Even if the conflict escalates into a war but remains confined to a specific region, the impact is still minimal. This is why the stock market recovered in the latest session, as investors believed that the conflict between Israel and Iran would be contained within the Middle East. The impact would only be felt in oil prices, without significant global repercussions.
Currently, the global market assumes that the conflict between Israel and Iran will remain regional and only affect oil prices, with the US unlikely to engage in the war. Hence, the impact of this war on the global market is mainly confined to the energy sector. Oil prices are currently around $70 per barrel, lower than the average in 2024.
In a worse-case scenario, if sanctions are imposed, the impact would be more significant. Overall, despite the apparent tension, the global stock market has historically overcome such adjustments.

“The periods when the stock market experienced the most significant declines were usually not related to wars but rather to macroeconomic factors, such as the 2008 debt crisis in the US or the 2022 bond crisis in Vietnam. Macroeconomic factors, asset bubbles, and economic issues are more likely to cause sharp market corrections, while wars are just an additional factor that may coincide with macroeconomic fluctuations and have less direct impact on the stock market,” emphasized Mr. Duc.
Sharing the same view, Mr. Nguyen The Minh, Director of Research and Analysis for Retail Customers at Yuanta Securities, stated that historically, geopolitical tensions might negatively affect the stock market in the short term, within one month, but the market usually recovers and is no longer affected after three, six, and twelve months. Therefore, investors need to manage risks in the short term to avoid sharp declines.
WHAT ABOUT THE PROSPECTS FOR ENERGY STOCKS?
Regarding the prospects for energy stocks, according to Mr. Duc, the rise in energy stocks is timely. About two weeks before the war broke out, VPBankS anticipated that the energy sector had many plans, undervalued stocks, and excellent cash flow. Investors who bought at that time would have already profited about 10-15% with most energy stocks.
According to JPMorgan’s scenario, in the worst-case scenario: sanctions on Iran, US involvement in the war, etc., oil prices could reach $120 per barrel.
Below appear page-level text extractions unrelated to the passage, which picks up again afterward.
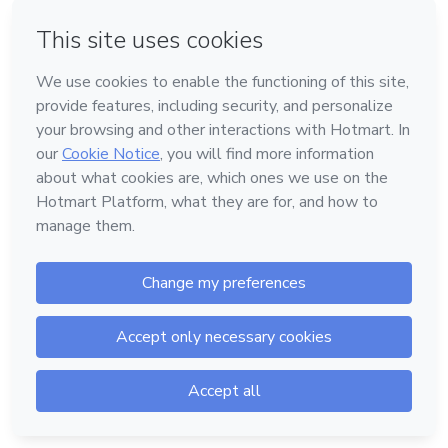
or
Don't have an account?
Sign up
Powered by
Support
—
Terms of Use
—
Privacy Policy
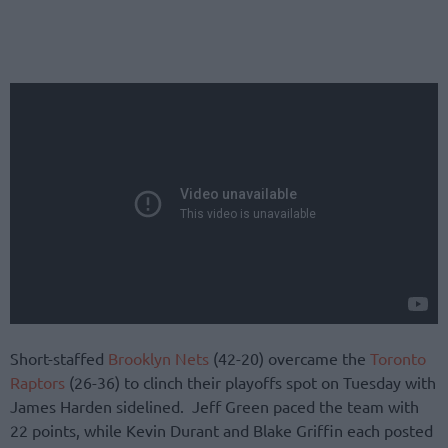
Short-staffed
Brooklyn Nets
(42-20) overcame the
Toronto
Raptors
(26-36) to clinch their playoffs spot on Tuesday with
James Harden sidelined. Jeff Green paced the team with
22 points, while Kevin Durant and Blake Griffin each posted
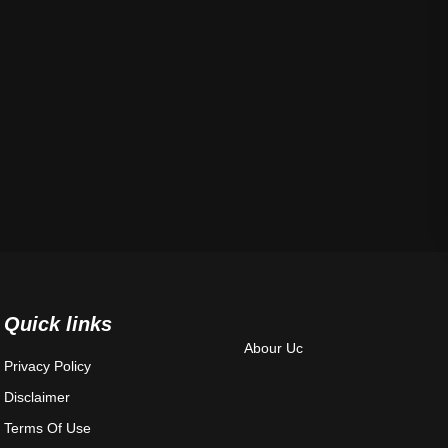
Quick links
Abour Uc
Privacy Policy
Disclaimer
Terms Of Use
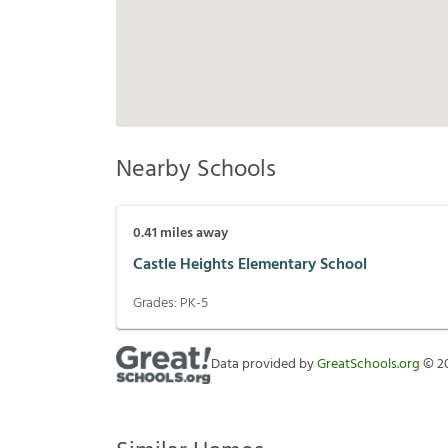
Nearby Schools
0.41
miles away
Castle Heights Elementary School
Grades:
PK-5
Data provided by
GreatSchools.org
©
2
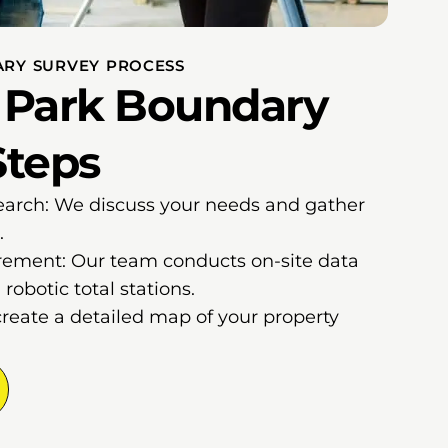
RY SURVEY PROCESS
 Park Boundary
Steps
earch: We discuss your needs and gather
.
ement: Our team conducts on-site data
robotic total stations.
create a detailed map of your property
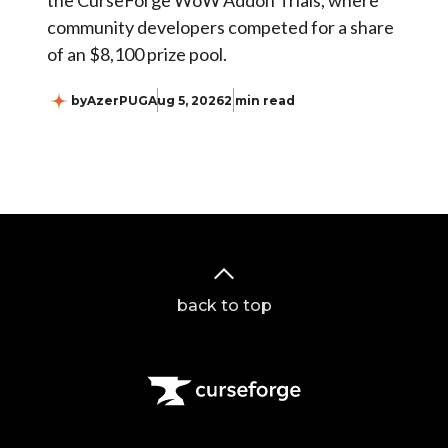
the CurseForge WoW Addon Trials, where
community developers competed for a share
of an $8,100 prize pool.
by
AzerPUG
Aug 5, 2026
2 min read
back to top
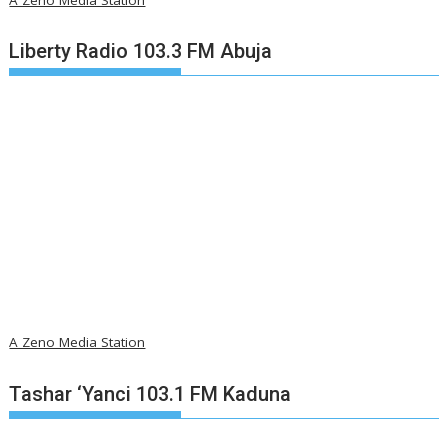
Liberty Radio 103.3 FM Abuja
A Zeno Media Station
Tashar ‘Yanci 103.1 FM Kaduna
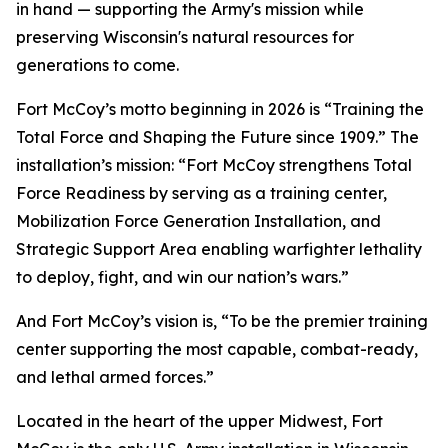
in hand — supporting the Army's mission while
preserving Wisconsin's natural resources for
generations to come.
Fort McCoy’s motto beginning in 2026 is “Training the
Total Force and Shaping the Future since 1909.” The
installation’s mission: “Fort McCoy strengthens Total
Force Readiness by serving as a training center,
Mobilization Force Generation Installation, and
Strategic Support Area enabling warfighter lethality
to deploy, fight, and win our nation’s wars.”
And Fort McCoy’s vision is, “To be the premier training
center supporting the most capable, combat-ready,
and lethal armed forces.”
Located in the heart of the upper Midwest, Fort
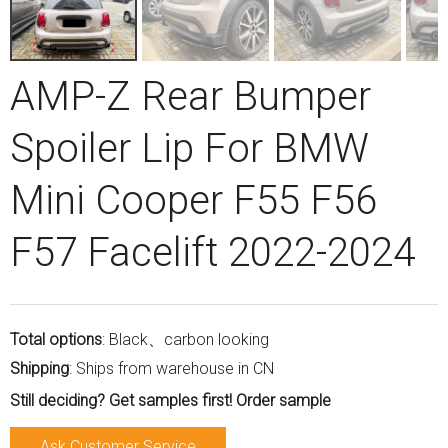
AMP-Z Rear Bumper
Spoiler Lip For BMW
Mini Cooper F55 F56
F57 Facelift 2022-2024
Total options
: Black、carbon looking
Shipping
: Ships from warehouse in CN
Still deciding? Get samples first! Order sample
Ask Customer Service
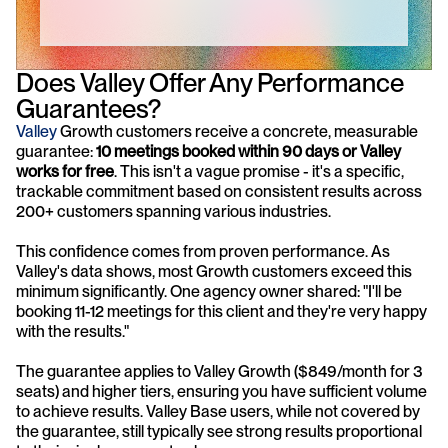
Does Valley Offer Any Performance 
Guarantees?
Valley
 Growth customers receive a concrete, measurable 
guarantee: 
10 meetings booked within 90 days or Valley 
works for free
. This isn't a vague promise - it's a specific, 
trackable commitment based on consistent results across 
200+ customers spanning various industries.
This confidence comes from proven performance. As 
Valley's data shows, most Growth customers exceed this 
minimum significantly. One agency owner shared: "I'll be 
booking 11-12 meetings for this client and they're very happy 
with the results."
The guarantee applies to Valley Growth ($849/month for 3 
seats) and higher tiers, ensuring you have sufficient volume 
to achieve results. Valley Base users, while not covered by 
the guarantee, still typically see strong results proportional 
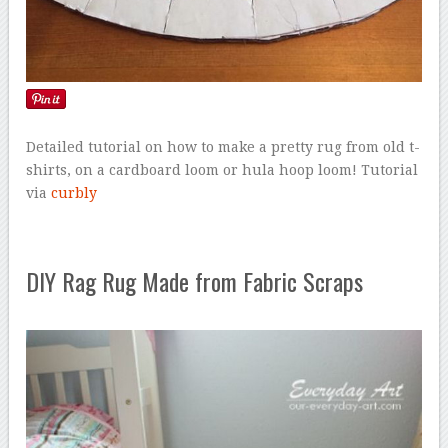
Detailed tutorial on how to make a pretty rug from old t-
shirts, on a cardboard loom or hula hoop loom! Tutorial
via
curbly
DIY Rag Rug Made from Fabric Scraps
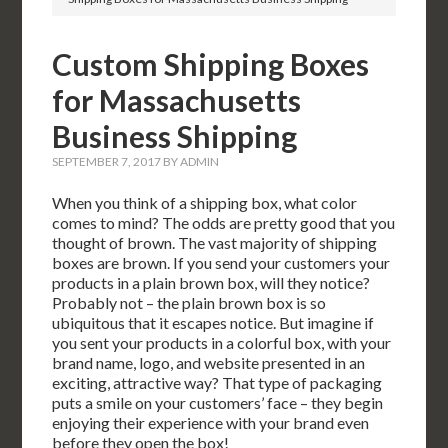
Custom Shipping Boxes
for Massachusetts
Business Shipping
SEPTEMBER 7, 2017
BY
ADMIN
When you think of a shipping box, what color
comes to mind? The odds are pretty good that you
thought of brown. The vast majority of shipping
boxes are brown. If you send your customers your
products in a plain brown box, will they notice?
Probably not – the plain brown box is so
ubiquitous that it escapes notice. But imagine if
you sent your products in a colorful box, with your
brand name, logo, and website presented in an
exciting, attractive way? That type of packaging
puts a smile on your customers’ face – they begin
enjoying their experience with your brand even
before they open the box!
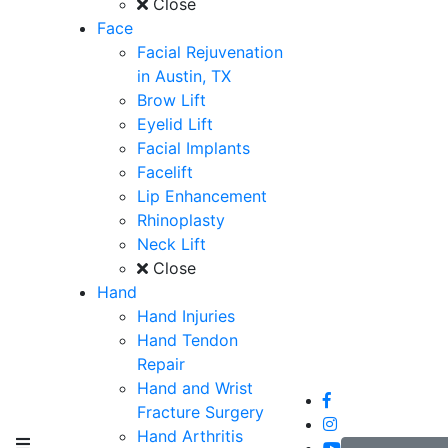
Close
Face
Facial Rejuvenation
in Austin, TX
Brow Lift
Eyelid Lift
Facial Implants
Facelift
Lip Enhancement
Rhinoplasty
Neck Lift
Close
Hand
Hand Injuries
Hand Tendon
Repair
Hand and Wrist
Fracture Surgery
Hand Arthritis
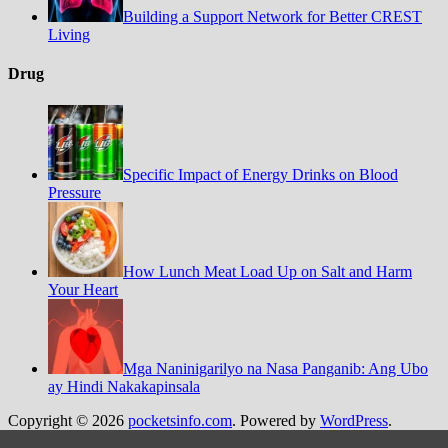
Building a Support Network for Better CREST
Living
Drug
Specific Impact of Energy Drinks on Blood
Pressure
How Lunch Meat Load Up on Salt and Harm
Your Heart
Mga Naninigarilyo na Nasa Panganib: Ang Ubo
ay Hindi Nakakapinsala
Copyright © 2026
pocketsinfo.com
. Powered by
WordPress
.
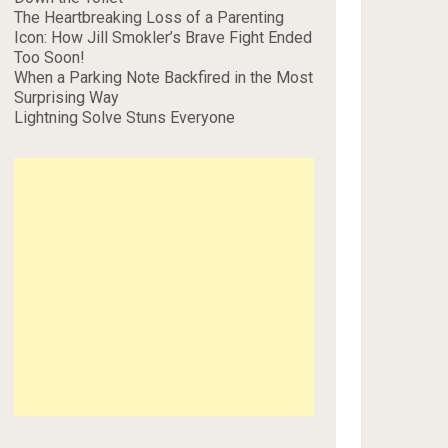
The Heartbreaking Loss of a Parenting
Icon: How Jill Smokler’s Brave Fight Ended
Too Soon!
When a Parking Note Backfired in the Most
Surprising Way
Lightning Solve Stuns Everyone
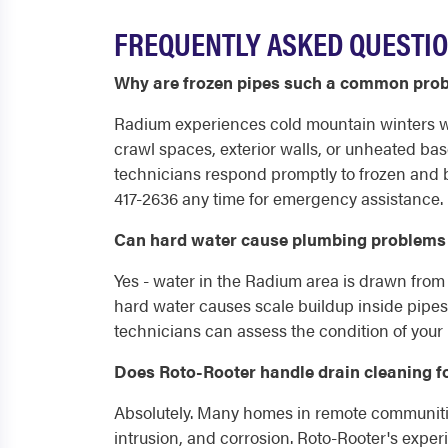
FREQUENTLY ASKED QUESTIO
Why are frozen pipes such a common pro
Radium experiences cold mountain winters wi
crawl spaces, exterior walls, or unheated ba
technicians respond promptly to frozen and 
417-2636 any time for emergency assistance.
Can hard water cause plumbing problems
Yes - water in the Radium area is drawn from
hard water causes scale buildup inside pipes
technicians can assess the condition of your
Does Roto-Rooter handle drain cleaning f
Absolutely. Many homes in remote communities
intrusion, and corrosion. Roto-Rooter's exp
In the base case scenario, oil prices will peak at over $80 per barrel, with minimal market impact.
Currently, most market participants believe that JPMorgan’s base case scenario will unfold.

Israel and Iran are major economies and populous countries in the region. Although the images of conflict are shocking, both countries are still exercising restraint considering their scale and capabilities. Additionally, President Donald Trump’s encouragement for both parties to engage in negotiations could help de-escalate the situation quickly.
The market’s strong rally is also attributed to investors’ expectations of a de-escalation in tensions. Secondly, the market comprises various stocks. Therefore, whether the market goes up or down, investors can always find benefiting sectors, except in cases of macroeconomic fluctuations. With the context of rising oil prices, in addition to the surge in energy stocks, marine transportation stocks also rose today. Investors anticipate that if the energy transportation route through the Middle East is restricted, demand in other regions will increase.
Mr. Minh stated that energy stocks are typically considered a safe haven during geopolitical risks due to expectations of rising oil prices.
Regarding the energy stock group in the US, an important factor is valuation. Energy stocks are slightly undervalued in absolute terms and extremely undervalued relative to the index, making them an inexpensive hedge against geopolitical risks. However, as the chart below shows, the allocation of investor holdings in energy stocks is at a record low.
Nevertheless, the energy group is closely correlated with Brent oil price movements, and Brent oil prices are still affected by trade tensions and weak global economic growth in recent years.